Photo courtesy of Beatrice Domingo

I press the elevator button. Then I wait.

On a good day, the elevator might get to my floor in a minute. Today, I stand in front of the elevators for five minutes and 30 seconds as I hear one elevator beeping as it passes the lower floors, then my floor, then the floors above mine. I wait in anticipation, hoping that, with each beep getting closer, one of the elevators will stop at my floor.

Today is not my day.

Three more beeps. The elevator finally opens up, and I’m greeted with 11 people crowded in the elevator, only I’m not really greeted by them because they’re all on their phones. Or they are intentionally avoiding eye contact by staring at the floor or the buttons by the door. No one really makes space for me, so I just kind of squeeze between a guy who gives me the side eye and a girl who has tried seven times to send the same text message.

Put your phone away.

The ride is silent except for the occasional small talk between people who choose not to pretend like they don’t know each other. It’s usually short-lived.

The elevator reaches a floor that I do not intend to get off on, but I am socially required to step off the elevator so that whoever pressed the button for this floor can get off. If I am the person who needs to get off, people will not always let me through. They are too busy trying in vain to send the same message, unaware or perhaps intentionally ignorant that there is no cell signal in the elevator shaft.

Put your phone away.

The elevator commute guarantees traffic for about 30 minutes before the start of any class during the week. There is also traffic on Thursday, Friday and Saturday nights, coupled with lonely bottles and red solo cups that are deemed unworthy and left behind in the elevator.

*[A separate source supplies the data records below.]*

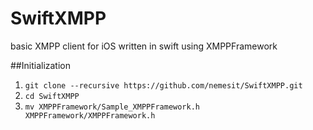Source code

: SwiftXMPP
=========

basic XMPP client for iOS written in swift using XMPPFramework

##Initialization
1. `git clone --recursive https://github.com/nemesit/SwiftXMPP.git`
2. `cd SwiftXMPP`
3. `mv XMPPFramework/Sample_XMPPFramework.h XMPPFramework/XMPPFramework.h`
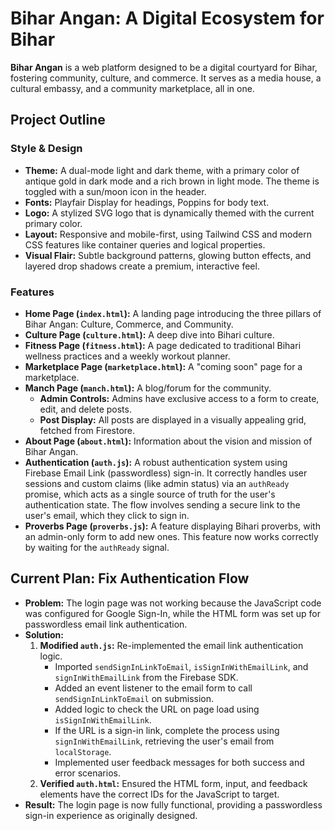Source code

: 
# Bihar Angan: A Digital Ecosystem for Bihar

**Bihar Angan** is a web platform designed to be a digital courtyard for Bihar, fostering community, culture, and commerce. It serves as a media house, a cultural embassy, and a community marketplace, all in one.

## Project Outline

### Style & Design

*   **Theme:** A dual-mode light and dark theme, with a primary color of antique gold in dark mode and a rich brown in light mode. The theme is toggled with a sun/moon icon in the header.
*   **Fonts:** Playfair Display for headings, Poppins for body text.
*   **Logo:** A stylized SVG logo that is dynamically themed with the current primary color.
*   **Layout:** Responsive and mobile-first, using Tailwind CSS and modern CSS features like container queries and logical properties.
*   **Visual Flair:** Subtle background patterns, glowing button effects, and layered drop shadows create a premium, interactive feel.

### Features

*   **Home Page (`index.html`):** A landing page introducing the three pillars of Bihar Angan: Culture, Commerce, and Community.
*   **Culture Page (`culture.html`):** A deep dive into Bihari culture.
*   **Fitness Page (`fitness.html`):** A page dedicated to traditional Bihari wellness practices and a weekly workout planner.
*   **Marketplace Page (`marketplace.html`):** A "coming soon" page for a marketplace.
*   **Manch Page (`manch.html`):** A blog/forum for the community.
    *   **Admin Controls:** Admins have exclusive access to a form to create, edit, and delete posts.
    *   **Post Display:** All posts are displayed in a visually appealing grid, fetched from Firestore.
*   **About Page (`about.html`):** Information about the vision and mission of Bihar Angan.
*   **Authentication (`auth.js`):** A robust authentication system using Firebase Email Link (passwordless) sign-in. It correctly handles user sessions and custom claims (like admin status) via an `authReady` promise, which acts as a single source of truth for the user's authentication state. The flow involves sending a secure link to the user's email, which they click to sign in.
*   **Proverbs Page (`proverbs.js`):** A feature displaying Bihari proverbs, with an admin-only form to add new ones. This feature now works correctly by waiting for the `authReady` signal.

## Current Plan: Fix Authentication Flow

*   **Problem:** The login page was not working because the JavaScript code was configured for Google Sign-In, while the HTML form was set up for passwordless email link authentication.
*   **Solution:**
    1.  **Modified `auth.js`:** Re-implemented the email link authentication logic.
        *   Imported `sendSignInLinkToEmail`, `isSignInWithEmailLink`, and `signInWithEmailLink` from the Firebase SDK.
        *   Added an event listener to the email form to call `sendSignInLinkToEmail` on submission.
        *   Added logic to check the URL on page load using `isSignInWithEmailLink`.
        *   If the URL is a sign-in link, complete the process using `signInWithEmailLink`, retrieving the user's email from `localStorage`.
        *   Implemented user feedback messages for both success and error scenarios.
    2.  **Verified `auth.html`:** Ensured the HTML form, input, and feedback elements have the correct IDs for the JavaScript to target.
*   **Result:** The login page is now fully functional, providing a passwordless sign-in experience as originally designed.
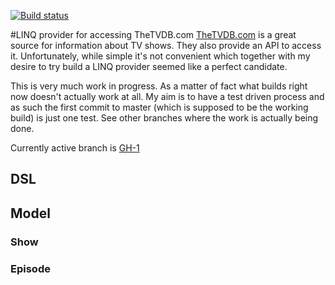 [![Build status](https://ci.appveyor.com/api/projects/status/mo4b10d7fib2qt9b/branch/master?svg=true)](https://ci.appveyor.com/project/azabujuban/linqtv/branch/master)

#LINQ provider for accessing TheTVDB.com
[TheTVDB.com](TheTVDB.com) is a great source for information about TV shows. They also provide an API to access it. Unfortunately, while simple it's not convenient which together with my desire to try build a LINQ provider seemed like a perfect candidate.

This is very much work in progress. As a matter of fact what builds right now doesn't actually work at all. My aim is to have a test driven process and as such the first commit to master (which is supposed to be the working build) is just one test. See other branches where the work is actually being done.

Currently active branch is [GH-1](https://github.com/azabujuban/linqtv/tree/GH-1)
## DSL

## Model


### Show


### Episode

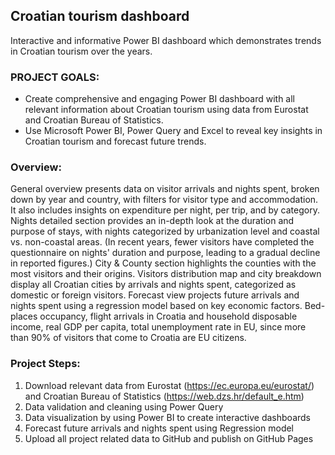 ## Croatian tourism dashboard ##

Interactive and informative Power BI dashboard which demonstrates trends in Croatian tourism over the years.

### PROJECT GOALS: ##
- Create comprehensive and engaging Power BI dashboard with all relevant information about Croatian tourism using data from Eurostat and Croatian Bureau of Statistics.
- Use Microsoft Power BI, Power Query and Excel to reveal key insights in Croatian tourism and forecast future trends.

### Overview: ###
General overview presents data on visitor arrivals and nights spent, broken down by year and country, with filters for visitor type and accommodation. It also includes insights on expenditure per night, per trip, and by category.
Nights detailed section provides an in-depth look at the duration and purpose of stays, with nights categorized by urbanization level and coastal vs. non-coastal areas. (In recent years, fewer visitors have completed the questionnaire on nights' duration and purpose, leading to a gradual decline in reported figures.)
City & County section highlights the counties with the most visitors and their origins. Visitors distribution map and city breakdown display all Croatian cities by arrivals and nights spent, categorized as domestic or foreign visitors.
Forecast view projects future arrivals and nights spent using a regression model based on key economic factors. Bed-places occupancy, flight arrivals in Croatia and household disposable income, real GDP per capita, total unemployment rate in EU, since more than 90% of visitors that come to Croatia are EU citizens.

### Project Steps: ###
1. Download relevant data from Eurostat (https://ec.europa.eu/eurostat/) and Croatian Bureau of Statistics (https://web.dzs.hr/default_e.htm)
2. Data validation and cleaning using Power Query
3. Data visualization by using Power BI to create interactive dashboards
4. Forecast future arrivals and nights spent using Regression model
5. Upload all project related data to GitHub and publish on GitHub Pages
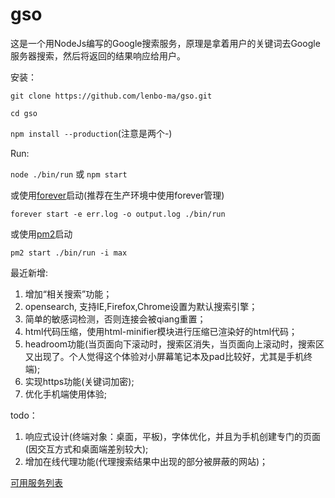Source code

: gso
===
这是一个用NodeJs编写的Google搜索服务，原理是拿着用户的关键词去Google服务器搜索，然后将返回的结果响应给用户。

安装：

`git clone https://github.com/lenbo-ma/gso.git`

`cd gso`

`npm install --production`(注意是两个-)


Run:

`node ./bin/run` 或 `npm start`

或使用[forever](https://github.com/nodejitsu/forever)启动(推荐在生产环境中使用forever管理)

`forever start -e err.log -o output.log ./bin/run`

或使用[pm2](https://github.com/Unitech/pm2)启动

`pm2 start ./bin/run -i max`

最近新增:

1. 增加“相关搜索”功能；
2. opensearch, 支持IE,Firefox,Chrome设置为默认搜索引擎；
3. 简单的敏感词检测，否则连接会被qiang重置；
4. html代码压缩，使用html-minifier模块进行压缩已渲染好的html代码；
5. headroom功能(当页面向下滚动时，搜索区消失，当页面向上滚动时，搜索区又出现了。个人觉得这个体验对小屏幕笔记本及pad比较好，尤其是手机终端); 
6. 实现https功能(关键词加密);
7. 优化手机端使用体验;

todo：

1. 响应式设计(终端对象：桌面，平板)，字体优化，并且为手机创建专门的页面(因交互方式和桌面端差别较大);
2. 增加在线代理功能(代理搜索结果中出现的部分被屏蔽的网站)；

[可用服务列表](https://github.com/lenbo-ma/gso/wiki/%E5%8F%AF%E7%94%A8%E6%9C%8D%E5%8A%A1%E5%88%97%E8%A1%A8)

So I can expect an awkward elevator ride pretty much every day that I leave my apartment.

The elevator commute back up to my apartment is almost worse.

I wait in the lobby with eight other people. One person is holding three packages; I can barely see their face. Another person is losing feeling in their fingers from holding a week’s worth of groceries in their hands.

The magic doors open, and we all file in. One by one, everyone presses buttons to their floors. 4, 5, 6, 9, 10, 13, 16, 17, 19. The doors are about to close, but someone runs inside. They press “1”.

Floor 1 person gets off, and a small chatter begins.

“What, he couldn’t take the stairs?”

“We shouldn’t have let him in.”

We reach Floor 10, and an elevator passenger-hopeful walks into the elevator, nose glued to their phone, only to realize that the elevator is going up and they need to go down. The elevator door begins to close, and they dart back out with an “Oh, crap.” The elevator freaks out too, and opens its doors and slowly closes them again with a loud, steady beeeeeeeeep. The person next to me rolls their eyes.

One by one, people get off on their respective floors and the air in the elevator gets noticeably less stuffy. By the time there are only three people left, there is finally enough space to breathe, grab our keys out of our backpacks and prematurely take our stances in front of the door.

I am certainly guilty of using my phone in the elevator or getting on the wrong elevator or not moving out of the way when someone needs to get off on their floor. However, consider this. Consider putting your phone away, being more mindful of the other humans there with you, and maybe taking the stairs when you’re only one floor away from where you need to be.

No one wants to see you press the “1” button.